═══ SUPPLIED PASSAGE
Welcome to the series in which we tear apart an iRule line by line to see what’s really going on.  What is iRule::ology, you ask?

    i·Rule·ol·o·gy

     –noun, plural -gies.

1.The derivation, that is, the study of the origin of, an iRule

2. An account of the history, purpose and creation of a particular iRule

3. The study of  an iRule, simple or advanced, in hopes of completely and totally understanding the functionality, intended purpose, and possible uses of said code.

In the continuation of the iRule::ology series I want to take a look at another, different way to look at rate limiting.  Last time we were looking at HTTP rate limiting, and were concerned with the number of HTTP requests in a given time period.  This time we’re looking at limiting the total concurrent connections from a particular user (IP address) to an application.  This is a slightly more difficult endeavor because you have to deal with both incrementing and decrementing a counter, not just tracking requests per second, but it makes use of some of the same concepts as you’ll see below.
══════
═══ GIVEN ENTRIES
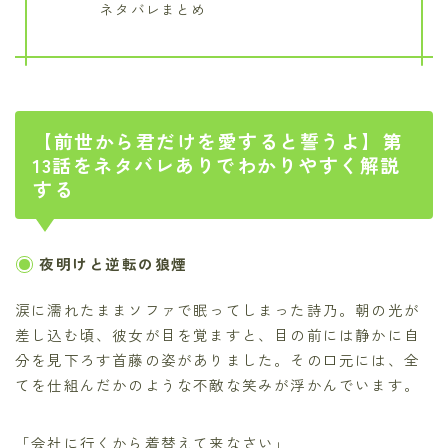
ネタバレまとめ
【前世から君だけを愛すると誓うよ】第
13話をネタバレありでわかりやすく解説
する
夜明けと逆転の狼煙
涙に濡れたままソファで眠ってしまった詩乃。朝の光が
差し込む頃、彼女が目を覚ますと、目の前には静かに自
分を見下ろす首藤の姿がありました。その口元には、全
てを仕組んだかのような不敵な笑みが浮かんでいます。
「会社に行くから着替えて来なさい」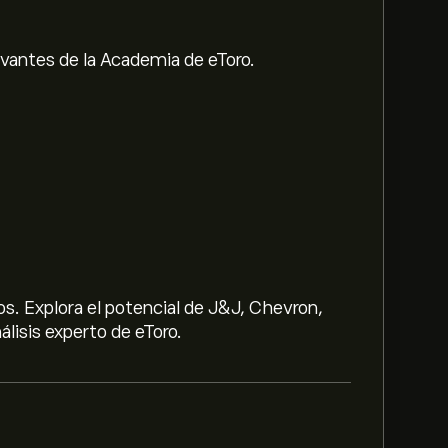
evantes de la Academia de eToro.
s. Explora el potencial de J&J, Chevron,
lisis experto de eToro.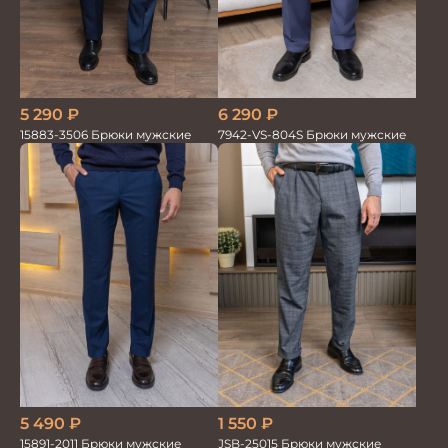
5 290
₽
6 290
₽
15883-3506 Брюки мужские
7942-VS-804S Брюки мужские
5 490
₽
1 550
₽
15891-2011 Брюки мужские
JSB-25015 Брюки мужские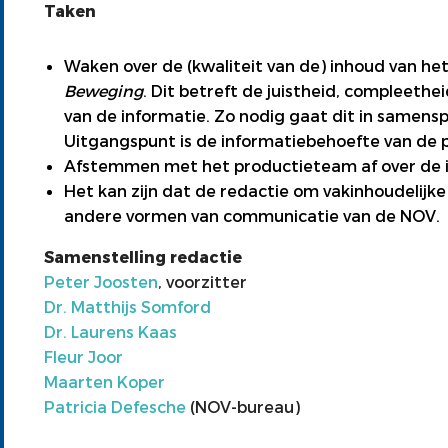
Taken
Waken over de (kwaliteit van de) inhoud van he
Beweging
. Dit betreft de juistheid, compleethei
van de informatie. Zo nodig gaat dit in same
Uitgangspunt is de informatiebehoefte van de 
Afstemmen met het productieteam af over de i
Het kan zijn dat de redactie om vakinhoudelijk
andere vormen van communicatie van de NOV.
Samenstelling redactie
Peter Joosten
, voorzitter
Dr. Matthijs Somford
Dr. Laurens Kaas
Fleur Joor
Maarten Koper
Patricia Defesche
(NOV-bureau)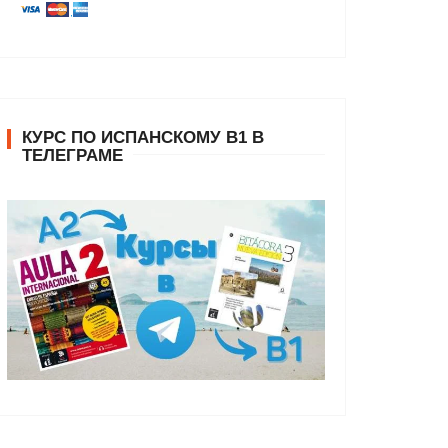
КУРС ПО ИСПАНСКОМУ В1 В
ТЕЛЕГРАМЕ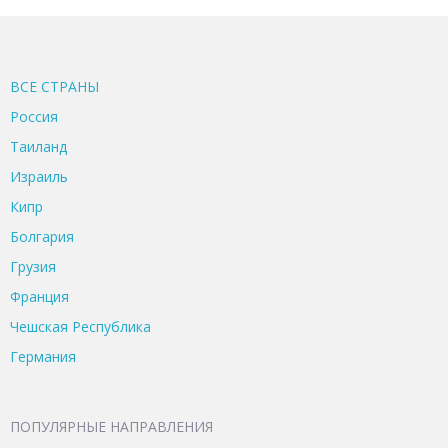
ВСЕ CТРАНЫ
Россия
Таиланд
Израиль
Кипр
Болгария
Грузия
Франция
Чешская Республика
Германия
ПОПУЛЯРНЫЕ НАПРАВЛЕНИЯ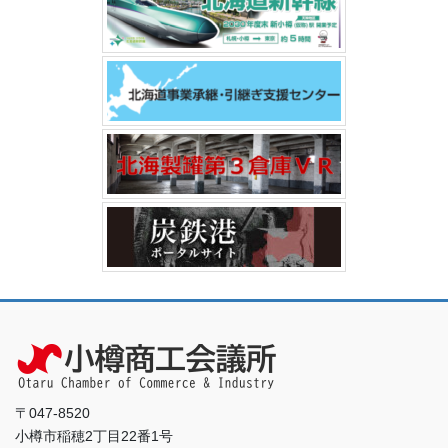
〒047-8520
小樽市稲穂2丁目22番1号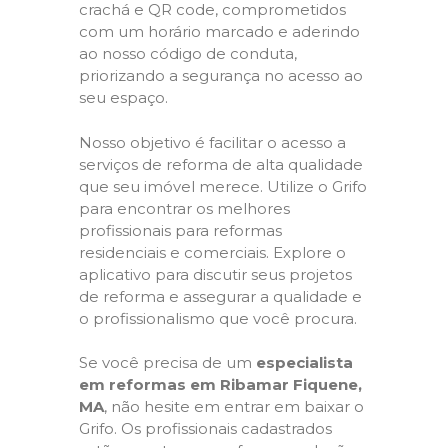
crachá e QR code, comprometidos
com um horário marcado e aderindo
ao nosso código de conduta,
priorizando a segurança no acesso ao
seu espaço.
Nosso objetivo é facilitar o acesso a
serviços de reforma de alta qualidade
que seu imóvel merece. Utilize o Grifo
para encontrar os melhores
profissionais para reformas
residenciais e comerciais. Explore o
aplicativo para discutir seus projetos
de reforma e assegurar a qualidade e
o profissionalismo que você procura.
Se você precisa de um
especialista
em reformas em Ribamar Fiquene,
MA
, não hesite em entrar em baixar o
Grifo. Os profissionais cadastrados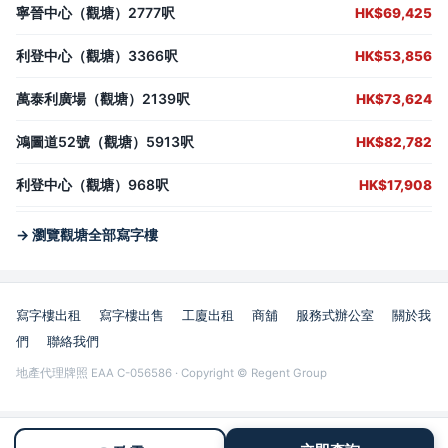
寧晉中心（觀塘）2777呎
HK$69,425
利登中心（觀塘）3366呎
HK$53,856
萬泰利廣場（觀塘）2139呎
HK$73,624
鴻圖道52號（觀塘）5913呎
HK$82,782
利登中心（觀塘）968呎
HK$17,908
→ 瀏覽觀塘全部寫字樓
寫字樓出租
寫字樓出售
工廈出租
商舖
服務式辦公室
關於我
們
聯絡我們
地產代理牌照 EAA C-056586 · Copyright © Regent Group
══════
■ **TASKS**:
A: From the introduction to the iRule::ology series on connection limiting, list each numbered sense given in the dictionary-style definition of the noun.
B: Write a continuation of the iRule::ology article on limiting concurrent connections per IP address, beginning after its final sentence.

■ **ANSWERS FOR THIS EXERCISE**:
A:
1. The derivation, that is, the study of the origin of, an iRule
2. An account of the history, purpose and creation of a particular iRule
3. The study of an iRule, simple or advanced, in hopes of completely and totally understanding the functionality, intended purpose, and possible uses of said code.

B:
First, let’s take a look at the entire iRule we’re going to be deconstructing so you can familiarize yourself and follow along:

 1: when CLIENT_ACCEPTED {
 2:  set tbl "connlimit:[IP::client_addr]"
 3:  set key "[TCP::client_port]"
 4:  
 5:  table set -subtable $tbl $key "ignored" 180
 6:  if { [table keys -subtable $tbl -count] > 1000 } {
 7:  table delete -subtable $tbl $key
 8:  event CLIENT_CLOSED disable
 9:  reject
 10: } else {
 11:  set timer [after 60000 -periodic { table lookup -subtable $tbl $key }]      12: }
 13:}
 14:when CLIENT_CLOSED {
 15:  after cancel $timer
 16:  table delete -subtable $tbl $key       17:}

As you can tell the bulk of this iRule is happening in the CLIENT_ACCEPTED event, so that’s where we’re going to get started:

CLIENT_ACCEPTED

This iRule is counting connections, not HTTP requests.  It doesn’t care what kind of connections these are, what protocol they’re using, etc. It just needs to know that there is a client connecting to the VIP and initiating a new connection to be counted.  CLIENT_ACCEPTED is not only protocol agnostic, it’s also the very first iRule event to be executed. In addition, it’s only executed once per connection, rather than on a per request basis like HTTP_REQUEST which almost always fires multiple times before a user disconnects.  For all of these reasons, CLIENT_ACCEPTED makes the most sense for this particular iRule.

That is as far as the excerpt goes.